Obama Family to Vacation in Southern California After Inauguration

The Obamas will take some time off in Palm Springs following Friday's inauguration of Donald Trump

President Barack Obama promised to take his family someplace warm after he leaves office at the end of this week. 

Palm Springs it is.

White House Press Secretary Josh Earnest confirmed the family's plans Tuesday to visit the Southern California desert resort community about 100 miles east of downtown Los Angeles.

"The First Family is looking forward to flying to Palm Springs, California on Friday," Earnest said during his final press briefing before his boss leaves the White House. "The president vowed to take his family to a destination that is warmer than Washington, and Palm Springs fits the bill."

The forecast actually includes rain Friday and Saturday in Palm Springs with temperatures in the 50s as another storm system takes aim on Southern California. Similar conditions are expected in the nation's capital.

They'll use the presidential airplane, but it won't be referred to as Air Force One because that designation only applies when the current president is on board.

Rumors of the Obamas visiting the Coachella Valley surfaced Monday.

The Obamas aren't expected to have public events while in California. It's unclear how long the Obamas will be in the Palm Springs area before returning to the Washington, D.C., area, as private citizens. They plan to remain in D.C. while youngest daughter Sasha finishes high school. Her sister, Malia, graduated last year.

But rumors have long circulated that the Coachella Valley could become their ultimate home. Obama has made multiple visits to the area, both on official business as well as golfing with his boyhood friends in Palm Springs, Rancho Mirage and La Quinta.

The vacation will follow a busy final few weeks, which included a farewell address to the nation Tuesday night.
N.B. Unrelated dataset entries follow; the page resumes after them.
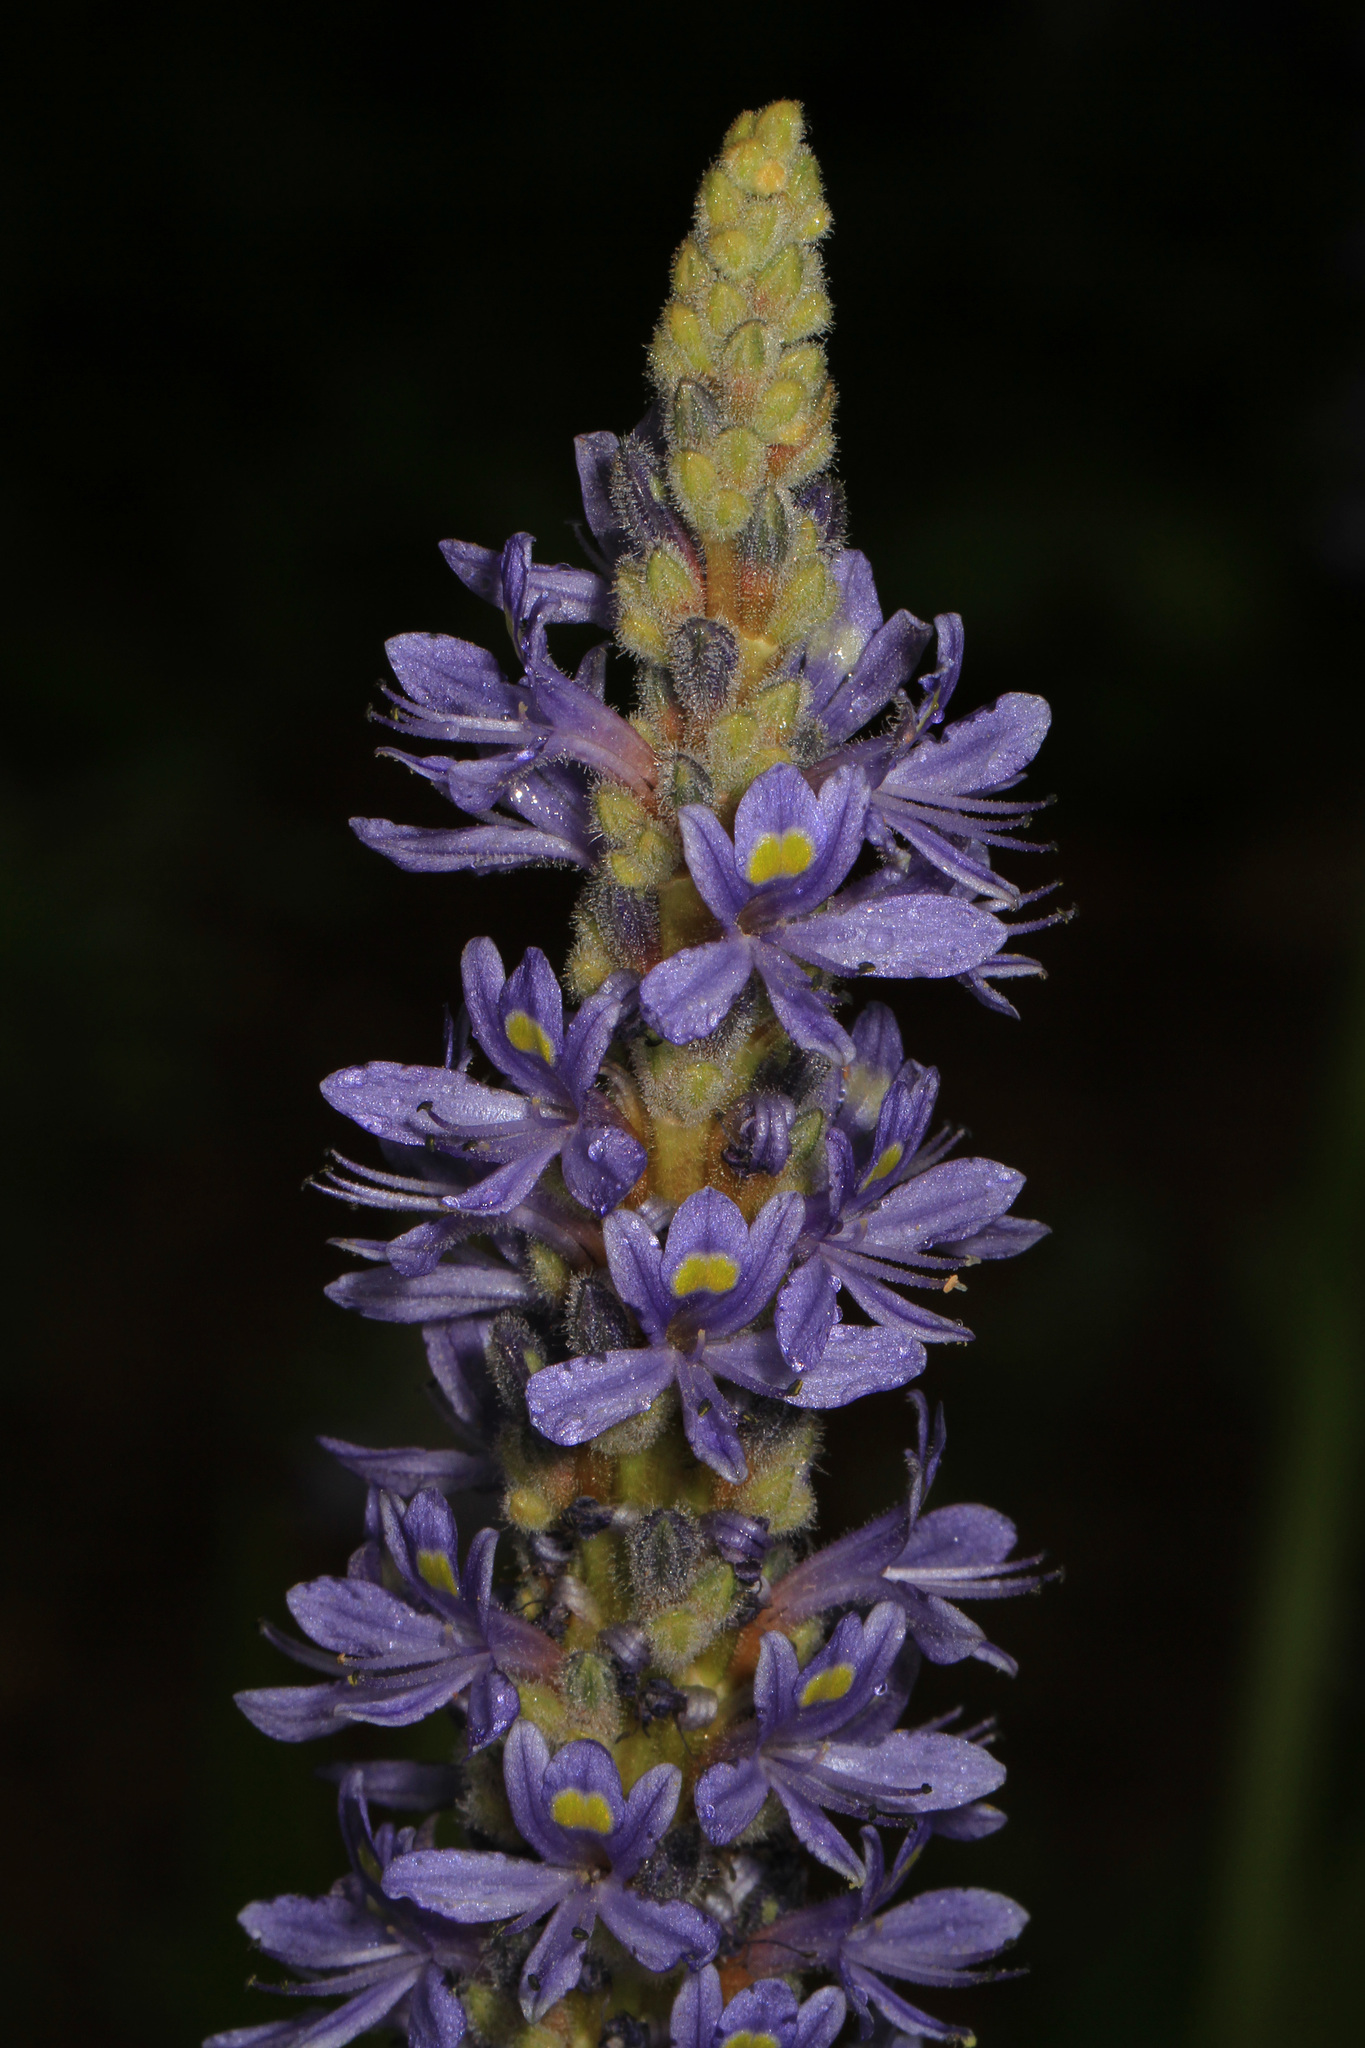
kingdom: Plantae
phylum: Tracheophyta
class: Liliopsida
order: Commelinales
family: Pontederiaceae
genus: Pontederia
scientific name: Pontederia cordata
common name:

The biggest broadcast networks have all been granted interviews, culminating in a full-circle talk Sunday on CBS' "60 Minutes." The History network airs a two-hour interview special on Sunday and next week CNN shows its own two-hour film, "The End: Inside the Last Days of the Obama White House."

Obama also gave lengthy interviews to historian Doris Kearns Goodwin for a Vanity Fair feature and to Jann Wenner for his 10th Rolling Stone magazine cover. First Lady Michelle Obama gave Oprah Winfrey an exit interview and she appeared on NBC's "The Tonight Show Starring Jimmy Fallon" on Wednesday.

"I don't remember (an exit) that has been as orchestrated and fulsome as this one," said David Gergen, co-director of the Center for Public Leadership at Harvard University's Kennedy School and an aide to four presidents.

Obama was the 10th president to deliver a formal farewell address, and his speech in Chicago was the first one before a public audience, said Gleaves Whitney, director of Grand Valley State University's Center for Presidential Studies. The first three farewell messages weren't speeches at all -- they were written and submitted to the press, Whitney said. Harry Truman began the modern tradition of televised addresses, which have been intermittently followed.

The Associated Press contributed to this story.